How to Draft the Loan Extension Agreement?

The following are the steps to follow while drafting an agreement:

  • The parties will have to decide among themselves the new terms of the loan, such as the maturity date, the changed rate of interest if any, and other necessary terms.
  • All the terms as mentioned above should be laid down in the agreement. The parties can use a loan extension agreement form and fill out all the required details. It is a fairly simple agreement and does not have to be too lengthy.
  • Once the agreement has been properly drafted, it must be thoroughly reviewed by both parties.
  • It must then be signed by both parties to make it a legally binding contract.
  • The negotiations in such an agreement will revolve around the period for which the loan shall be extended.
  • The agreement should be drafted in such a way that the rights of the borrower are protected while at the same time providing for the interests of the lender.

Benefits and Drawbacks of the Loan Extension Agreement

The following are the benefits and drawbacks of the agreement:

  • A benefit of this agreement is that the borrower is given extra time to pay off the loan amount.
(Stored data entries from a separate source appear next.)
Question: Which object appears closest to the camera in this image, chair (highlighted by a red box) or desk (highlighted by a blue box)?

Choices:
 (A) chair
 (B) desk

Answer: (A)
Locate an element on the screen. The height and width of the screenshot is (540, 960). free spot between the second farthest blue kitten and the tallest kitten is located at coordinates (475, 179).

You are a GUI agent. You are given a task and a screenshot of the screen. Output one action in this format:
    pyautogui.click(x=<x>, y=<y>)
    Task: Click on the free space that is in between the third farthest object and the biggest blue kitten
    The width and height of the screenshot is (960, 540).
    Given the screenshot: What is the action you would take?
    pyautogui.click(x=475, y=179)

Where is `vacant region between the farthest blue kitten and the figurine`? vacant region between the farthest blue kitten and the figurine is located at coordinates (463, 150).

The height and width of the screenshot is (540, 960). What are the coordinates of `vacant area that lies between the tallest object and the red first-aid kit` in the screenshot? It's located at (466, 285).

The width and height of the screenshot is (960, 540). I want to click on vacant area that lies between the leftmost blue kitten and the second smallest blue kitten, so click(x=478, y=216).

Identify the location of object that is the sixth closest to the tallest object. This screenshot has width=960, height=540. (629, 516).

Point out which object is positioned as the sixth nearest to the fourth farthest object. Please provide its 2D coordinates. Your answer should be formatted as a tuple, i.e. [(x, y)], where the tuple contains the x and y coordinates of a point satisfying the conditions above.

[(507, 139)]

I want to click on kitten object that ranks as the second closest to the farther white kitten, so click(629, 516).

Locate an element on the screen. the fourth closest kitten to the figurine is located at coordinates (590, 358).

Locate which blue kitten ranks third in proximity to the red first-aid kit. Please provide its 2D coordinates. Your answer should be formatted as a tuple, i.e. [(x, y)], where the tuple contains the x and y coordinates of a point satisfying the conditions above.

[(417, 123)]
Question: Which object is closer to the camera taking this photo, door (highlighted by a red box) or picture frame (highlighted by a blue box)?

Hence, he gets a reprieve for a certain period of time. This agreement also lays out the manner in which the loan is to be repaid by the borrower, and this will help avoid any possible conflict between the parties.
  • A drawback of entering into this agreement is that the borrower will end up paying a higher interest amount as the loan period is increased.

What Happens in Case of Violation?

The violation of a loan extension agreement is treated in the same manner as the violation of any other loan agreement. Every loan agreement should have a clause that will detail what acts will amount to a breach of the agreement or constitute an event of default. It should also talk about what remedies will be available to the party who has suffered as a result of such violation.

If there is a breach by the buyer or if he fails to repay the loan amount by the specified date, there will be remedies available to the lender. This may depend on a case-to-case basis. One of such remedies is that the entire loan amount may become due on the date on which the default has taken place.

The lender will also have the option of foreclosing or taking possession of the collateral that has been provided under the agreement. To protect the interests of the lender further, the borrower will also be liable to pay the penalty for such default in payment. The borrower will also have certain remedies available under the agreement in case the lender violates any of his obligations under the agreement.

Parties prefer to insert a mandatory arbitration clause in such agreements. This clause ensures that any dispute that has arisen under the agreement will be resolved by an arbitration panel. This helps the parties to resolve any dispute in a speedy manner without having to approach the courts(1).

In conclusion, this agreement is important and must be created when a borrower seeks to extend the loan period. It is imperative to lay down the modified terms of the loan in writing, and this agreement is used for this purpose.